Jesus. Who put a quarter in him tonight?

By the way, here I am, playing the cheerful hostess and offering up the Spanking Buddy.

He liked how my panties tangled up on my feet and legs when I kicked. Said it was a good leg toner, using my panties like an exercise band. He should start his own gym and teach his own exercises.

Yeah, right.

All this jocularity was very well and good, but when he moved me to the ottoman, things began to transition. We got quieter and more focused, and he ramped things up.

No tears tonight. I wasn’t feeling the need for emotional release. But I went so deeply into subspace, I couldn’t speak any more. I heard incoherent noises… moans, groans, sighs, whimpers. Dreamily, I wondered where they came from, and realized they were my own.

It was an all-leather night, except for the final 10, much later, with the wooden paddle. He didn’t ask me to count them, as he usually does. He knew I wouldn’t be able to. I could barely take them, they hurt so much, and I shrieked into my pillow. And when they were over, I melted bonelessly into the cushions.

I didn’t say anything for a long time. I didn’t think about anything, either. My head felt refreshingly clean and clear, the usual nattering at bay. I could have shut my eyes and drifted to sleep, as he curled up next to me and stroked my back, my hair. When I finally spoke, my first slurred words were, “Can I slip into something more comfortable…like a coma?”

Ever want to freeze a moment in time?
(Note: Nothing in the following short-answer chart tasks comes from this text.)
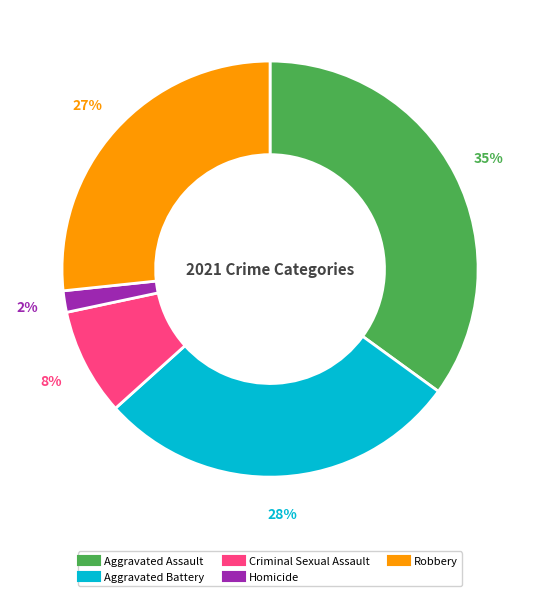

The Aggravated Assault slice represents 35% of the pie. True or false?

True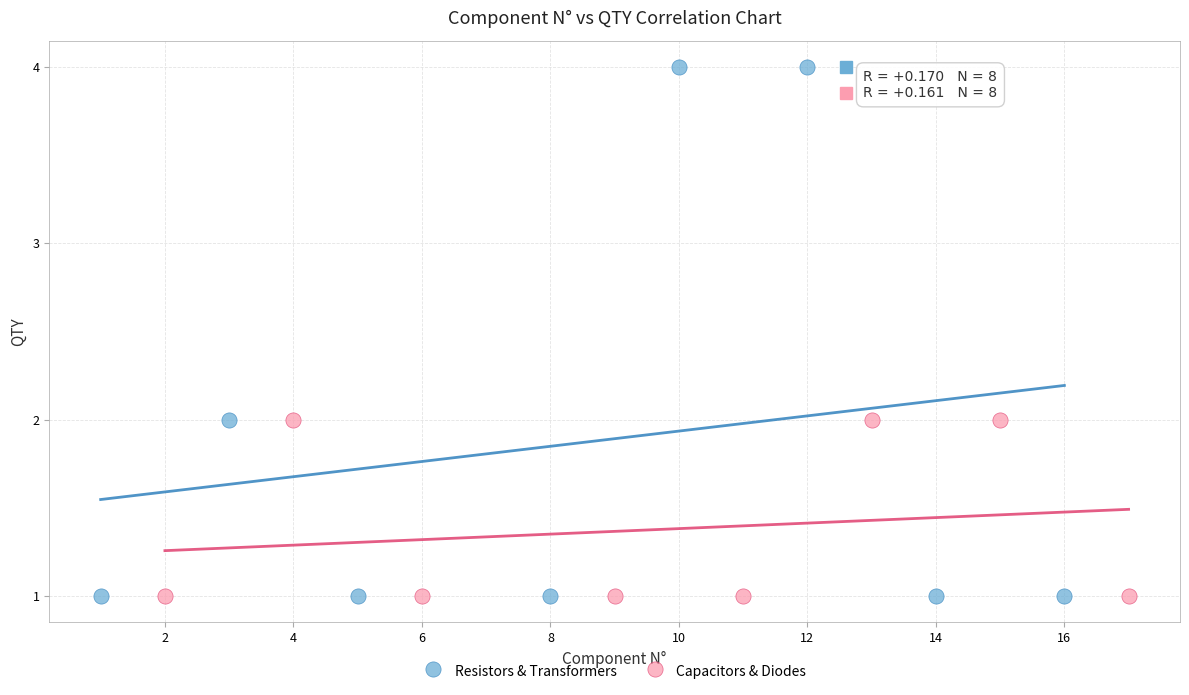

Which series has the widest spread of Y values?

Resistors & Transformers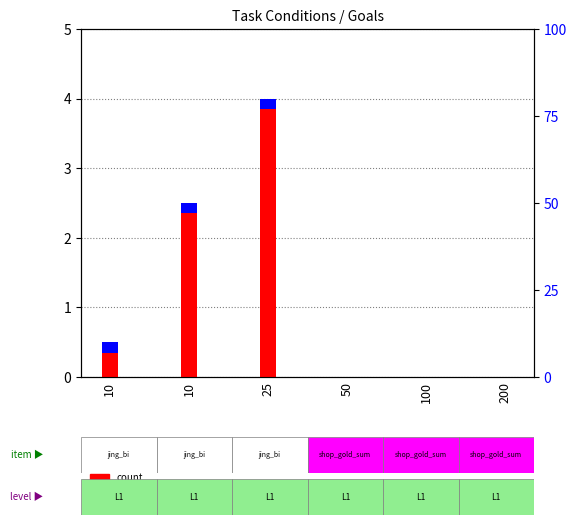

List the series in order of their overall mean, highest first.

count, level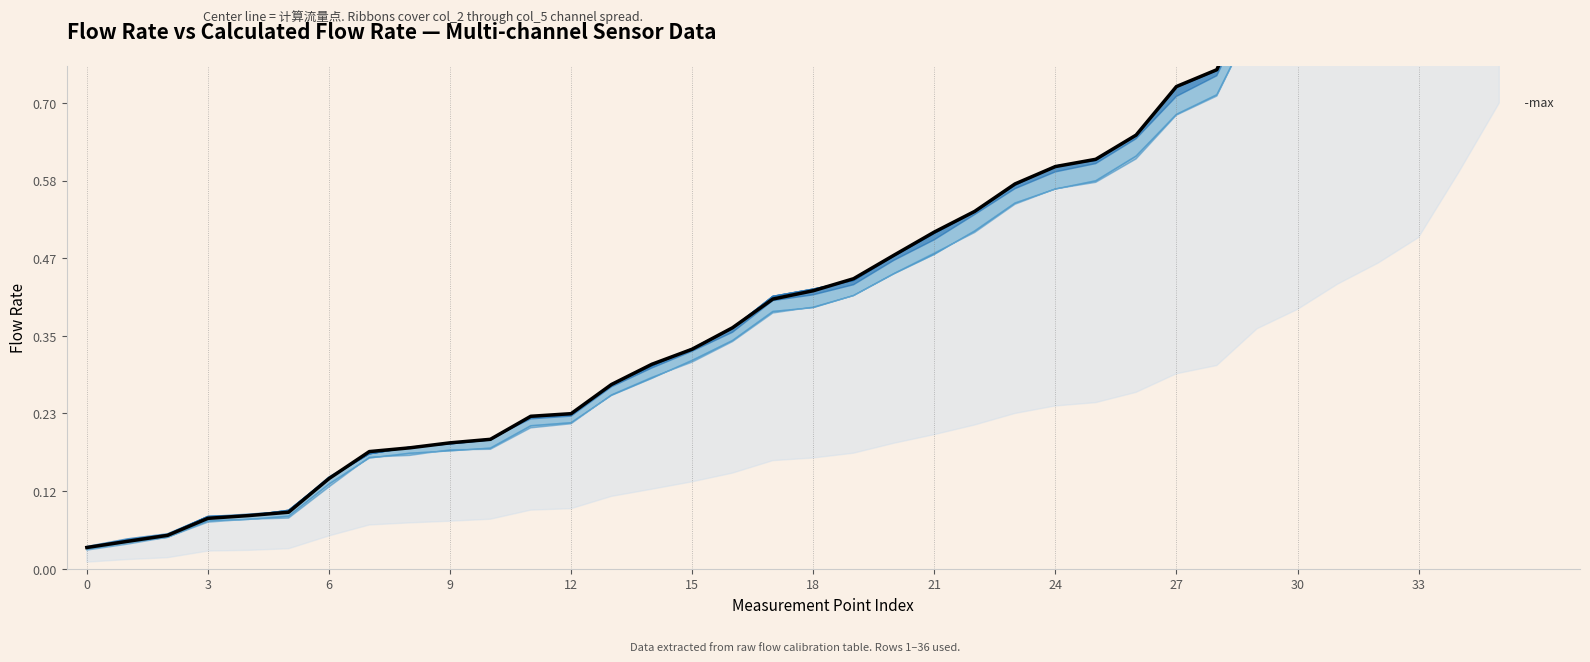

Reading left to right, extract all data points from this chart.

0.0	0.0	0.1	0.1	0.1	0.1	0.1	0.2	0.2	0.2	0.2	0.2	0.2	0.3	0.3	0.3	0.4	0.4	0.4	0.4	0.5	0.5	0.5	0.6	0.6	0.6	0.7	0.7	0.8	0.9	1.0	1.0	1.1	1.2	1.4	1.7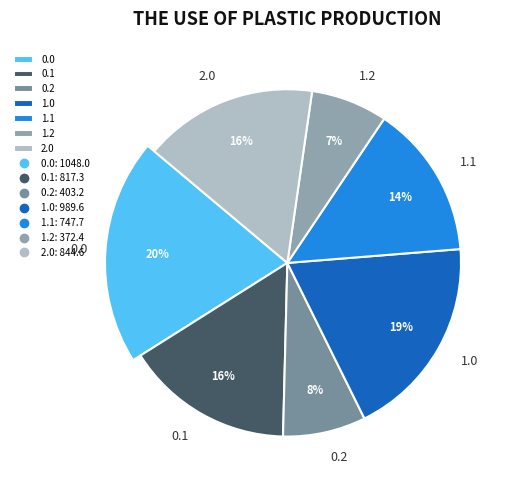

Which slice is the smallest?

1.2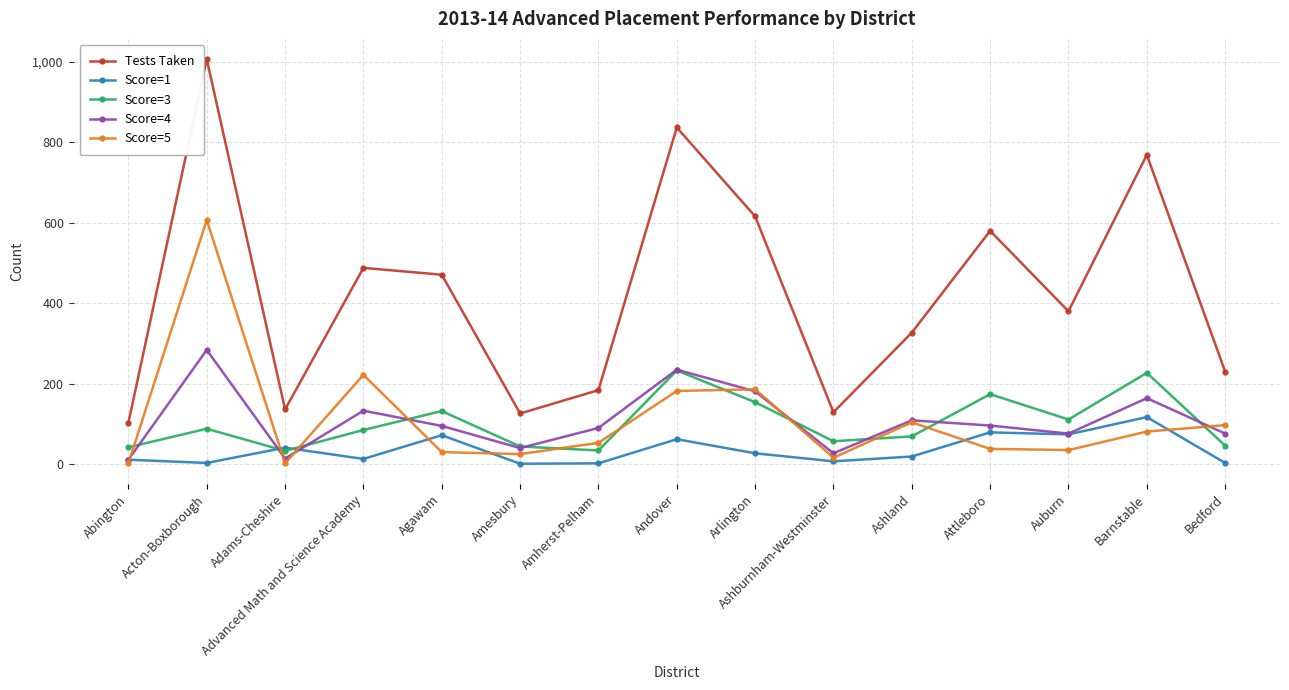

Which series has the largest total across all categories?

Tests Taken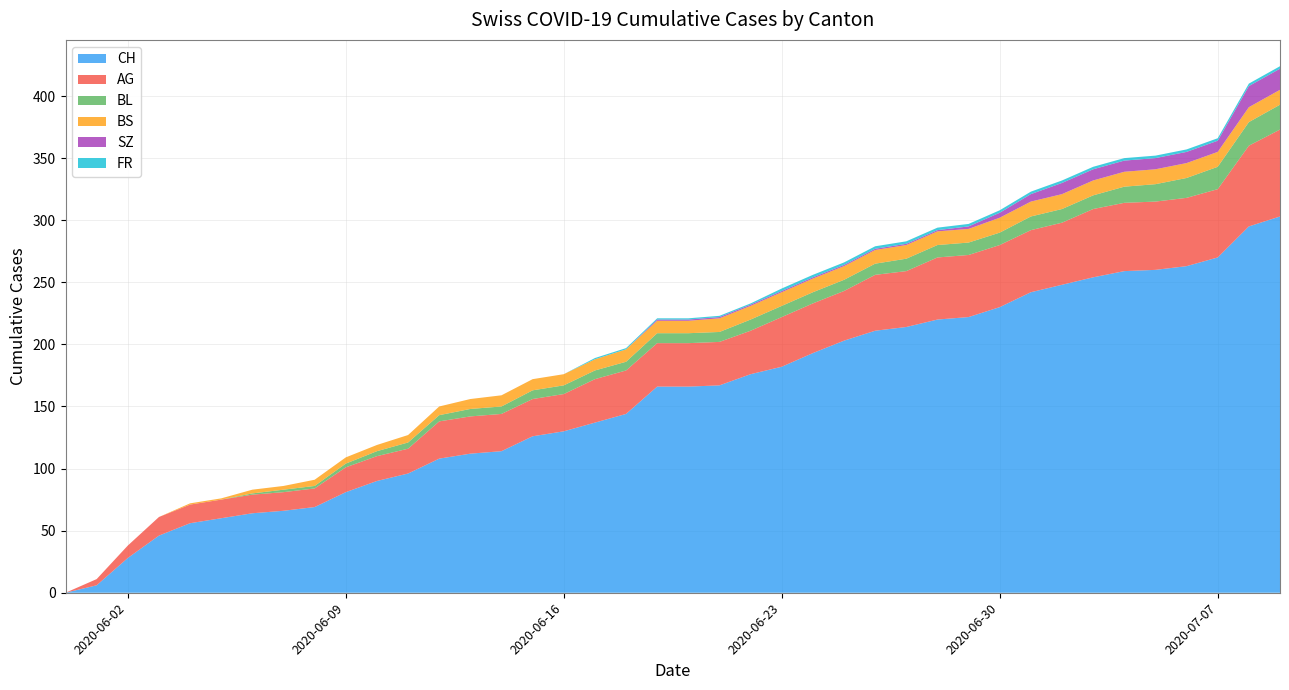

Reading left to right, transcribe all the data shown in this chart.

CH: 0	6	28	46	56	60	64	66	69	81	90	96	108	112	114	126	130	137	144	166	166	167	176	182	193	203	211	214	220	222	230	242	248	254	259	260	263	270	295	303
AG: 0	5	10	15	15	15	15	15	15	20	20	20	30	30	30	30	30	35	35	35	35	35	35	40	40	40	45	45	50	50	50	50	50	55	55	55	55	55	65	70
BL: 0	0	0	0	0	0	1	2	2	3	4	5	5	6	6	7	7	7	7	8	8	8	9	9	9	9	9	10	10	10	10	11	11	11	13	14	16	18	19	20
BS: 0	0	0	0	1	1	3	3	5	5	5	6	7	8	9	9	9	9	10	10	10	11	11	11	11	11	11	11	11	11	12	12	12	12	12	12	12	12	12	12
SZ: 0	0	0	0	0	0	0	0	0	0	0	0	0	0	0	0	0	0	0	1	1	1	1	1	1	1	1	1	1	2	4	6	9	9	9	9	9	9	17	17
FR: 0	0	0	0	0	0	0	0	0	0	0	0	0	0	0	0	0	1	1	1	1	1	1	2	2	2	2	2	2	2	2	2	2	2	2	2	2	2	2	2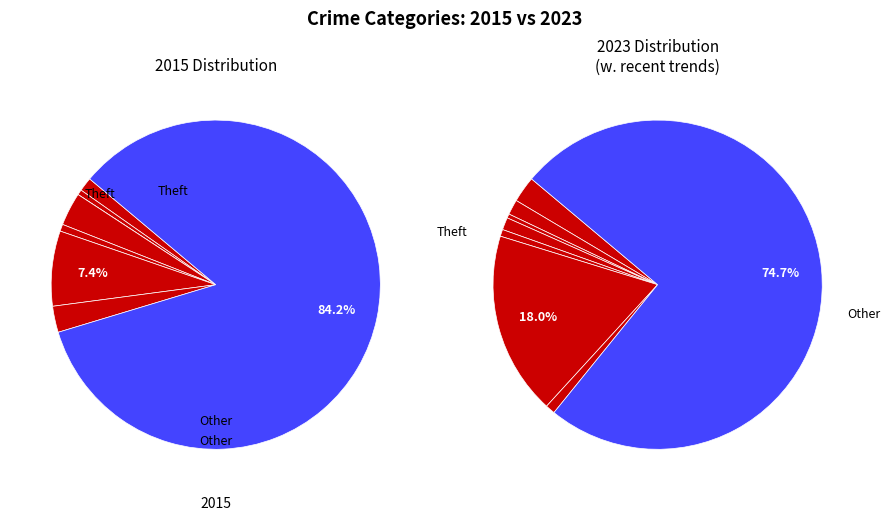

Rank the series by their maximum value, from highest to lowest.

values_2023, values_2015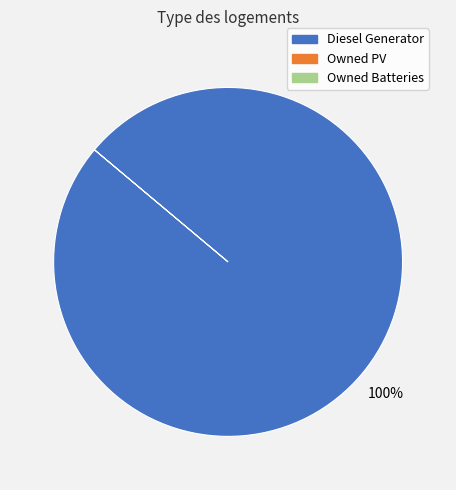

How many slices are in this pie chart?

1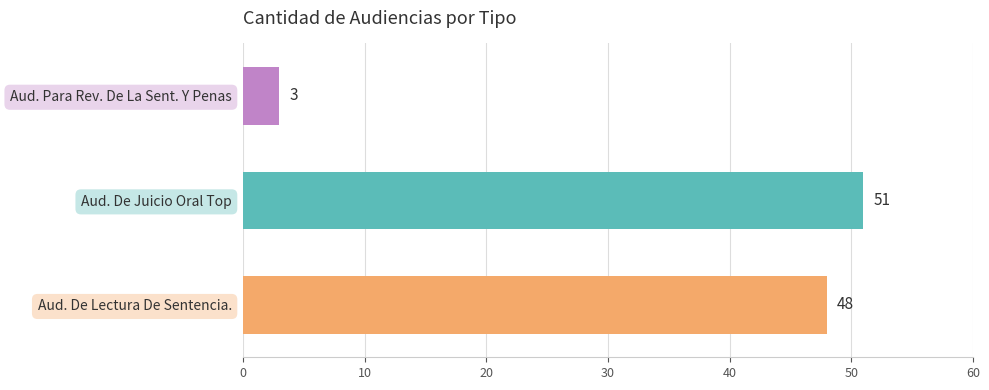

True or false: the data shows 30 at Aud. De Juicio Oral Top.

False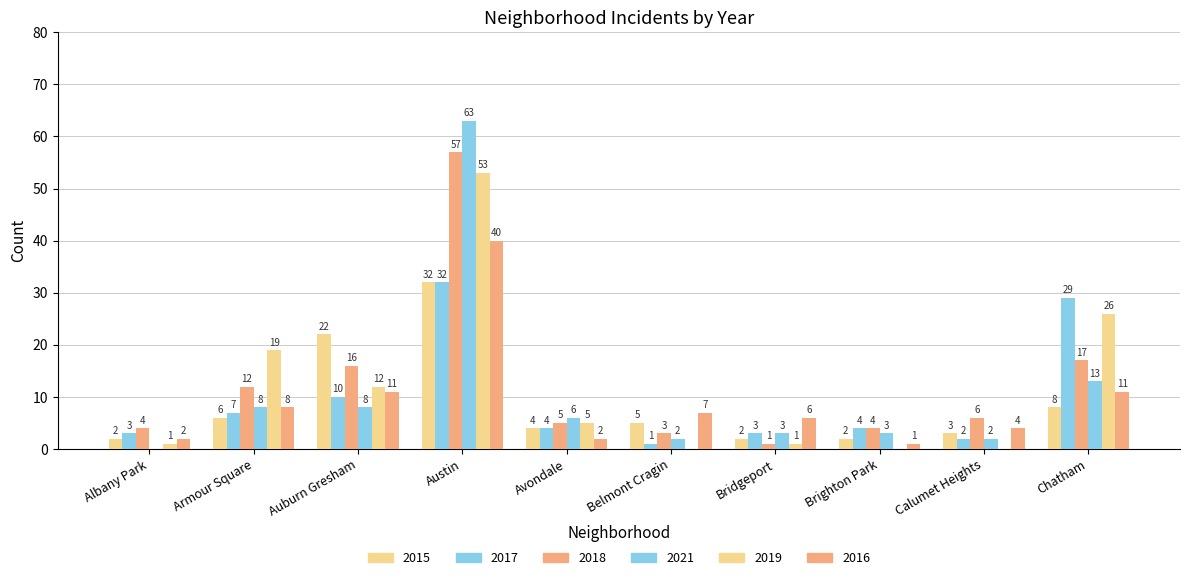

How many categories are shown in the chart?

10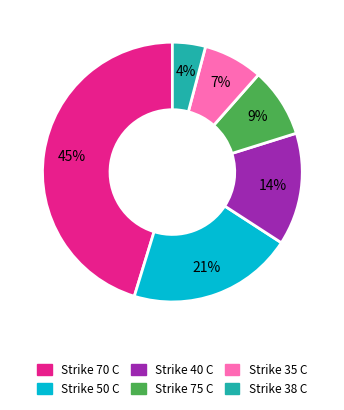

How many slices are in this pie chart?

6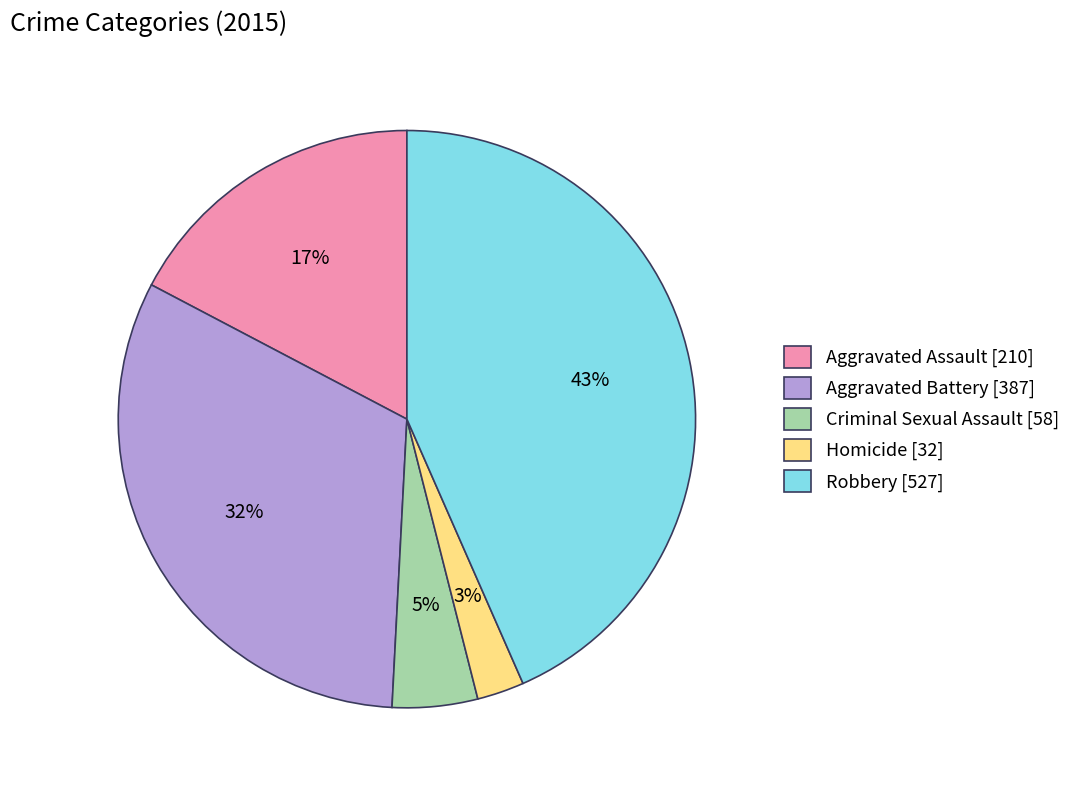

Is it true that Aggravated Battery is 32% of the pie?

True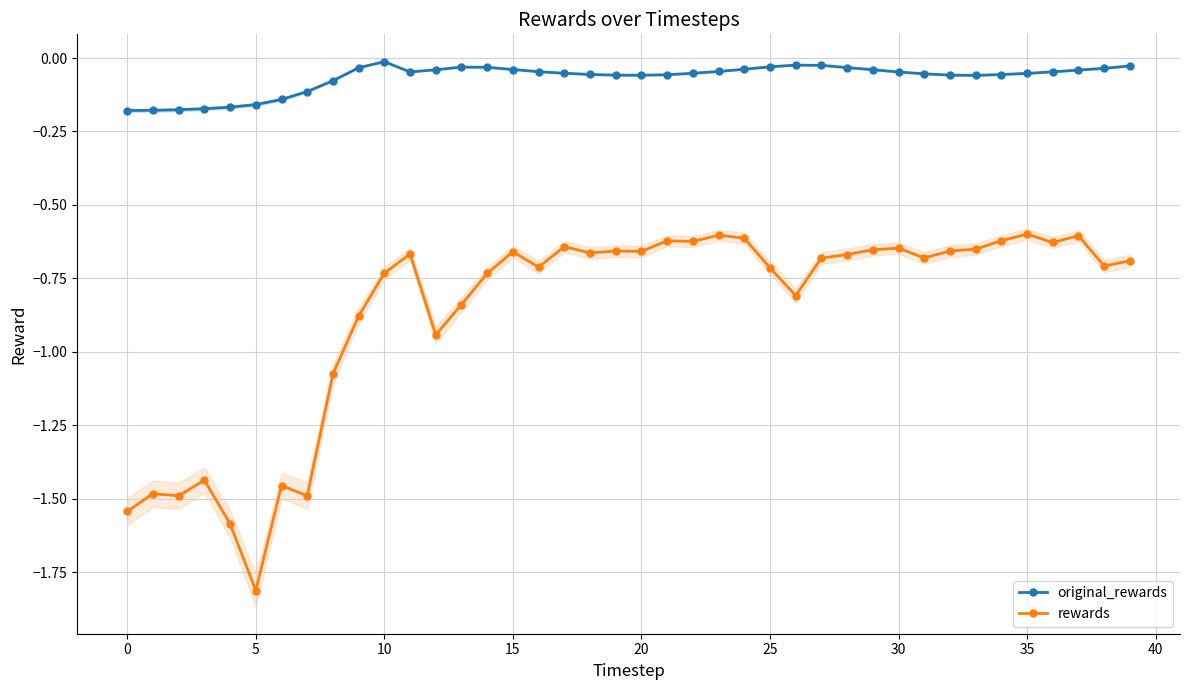

Which has a higher value, 26 or 31?

26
A moment when you feel so utterly right, so blissful and and at peace, you want to capture it and lose yourself in it?

Eventually, I know I have to raise my head, open my eyes, push my hair out of my face. But I put it off as long as possible. Fortunately, ST is patient. He waits. He soothes, and he waits.

We ended the evening by watching some SNL skits on Hulu. He’d never seen their parodies of the Lawrence Welk show, which are hysterical. You can’t fully appreciate them unless you grew up with that stupid show, which we both did.

I am particularly sore tonight, squirming in my computer chair. Not complaining, however. It’s the good pain. 🙂 I’m in my happy place.